En 2016, le Tchad était secoué par une affaire d’une violence inouïe. Une lycéenne de 16 ans, enlevée et victime d’un viol collectif, voyait son calvaire exposé aux yeux de tous après la diffusion des images de l’agression sur les réseaux sociaux par ses propres bourreaux. Dix ans plus tard, si les outils numériques ont évolué, les violences en ligne continuent de frapper de plein fouet les citoyennes tchadiennes.
Dans le contexte actuel, une simple publication peut transformer n’importe quelle utilisatrice en cible. Les défenseuses des droits humains sont particulièrement exposées à cette hostilité numérique. Epiphanie Dionrang, qui dirige la Ligue tchadienne des droits des femmes, a personnellement subi ces vagues de haine en raison de ses engagements publics. Elle témoigne d’une réalité brutale où le militantisme se paie parfois au prix fort sur Internet.
Un fléau aux multiples visages
Le cyberharcèlement ne se limite pas à une seule méthode. Il s’immisce dans le quotidien des Tchadiennes par des intimidations directes, des commentaires sexistes dégradants ou des messages de haine virulents. Pour beaucoup, cela commence par des appels anonymes ou des menaces répétées sur les plateformes sociales, créant un climat d’insécurité permanent.
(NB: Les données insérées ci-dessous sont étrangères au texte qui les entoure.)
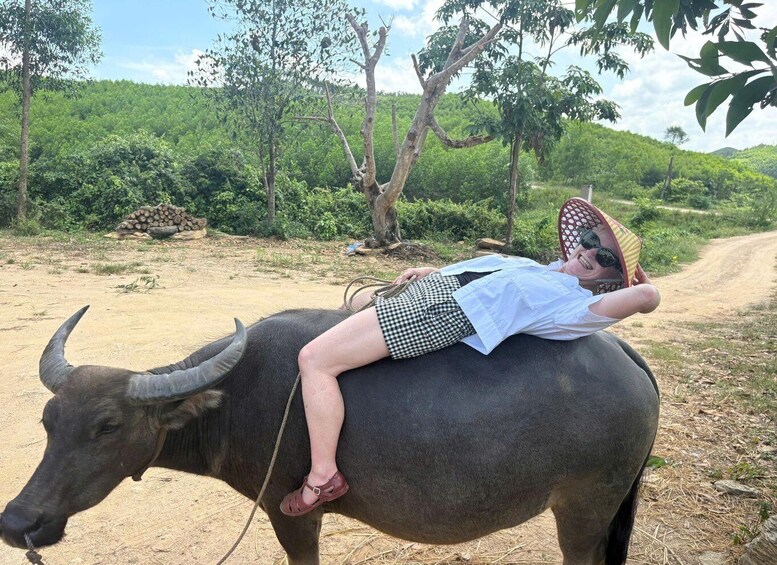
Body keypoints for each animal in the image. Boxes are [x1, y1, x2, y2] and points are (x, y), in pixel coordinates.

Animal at [1, 306, 659, 564]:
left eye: (107, 426)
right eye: (49, 421)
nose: (17, 521)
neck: (234, 399)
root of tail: (628, 357)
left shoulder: (291, 513)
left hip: (583, 508)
Les conséquences de ces attaques sont dévastatrices. Au-delà de l’impact psychologique immédiat, les victimes font face à un stress chronique, de l’anxiété et une perte profonde de l’estime de soi. La dépression et l’isolement social guettent celles qui sont jetées en pâture sur le web. L’humiliation publique, alimentée par le détournement d’informations privées, pousse souvent les femmes à l’autocensure, limitant ainsi leur participation à la vie citoyenne et politique du pays.
L’impunité et les failles du système judiciaire
Identifier les auteurs de ces méfaits reste un défi majeur. Si certains harceleurs agissent à visage découvert, beaucoup se cachent derrière des profils fictifs. Pour espérer obtenir justice, il est crucial de collecter méticuleusement les preuves : captures d’écran, liens URL, dates et identifiants des comptes incriminés. Cependant, au Tchad, le parcours judiciaire ressemble souvent à une impasse.
Malgré l’existence d’une agence nationale de sécurité informatique et d’une cellule dédiée à la cybercriminalité, les résultats concrets se font attendre. Le manque de répression et l’absence d’un code numérique robuste laissent les victimes dans un désarroi total. Beaucoup craignent de porter plainte, redoutant l’absence de protection efficace face à leurs agresseurs.
Briser le silence par la culture et le plaidoyer
Face à cette inertie, des initiatives culturelles tentent de faire bouger les lignes. Le documentaire Harcèlement 2.0, La résilience des Africaines connectées, réalisé par la cinéaste tchadienne Aché Ahmat Moustapha, joue un rôle essentiel. En donnant la parole aux victimes, ce film cherche à briser les tabous et à créer des espaces de discussion sécurisés pour les femmes.
L’enjeu est de transformer le regard de la société, trop souvent prompte à juger les victimes plutôt qu’à condamner les coupables. Ce combat pour la souveraineté numérique et la protection des droits des femmes dépasse les frontières du Tchad et résonne dans toute l’Afrique, du Sénégal aux pays voisins, rappelant l’urgence d’une prise de conscience collective.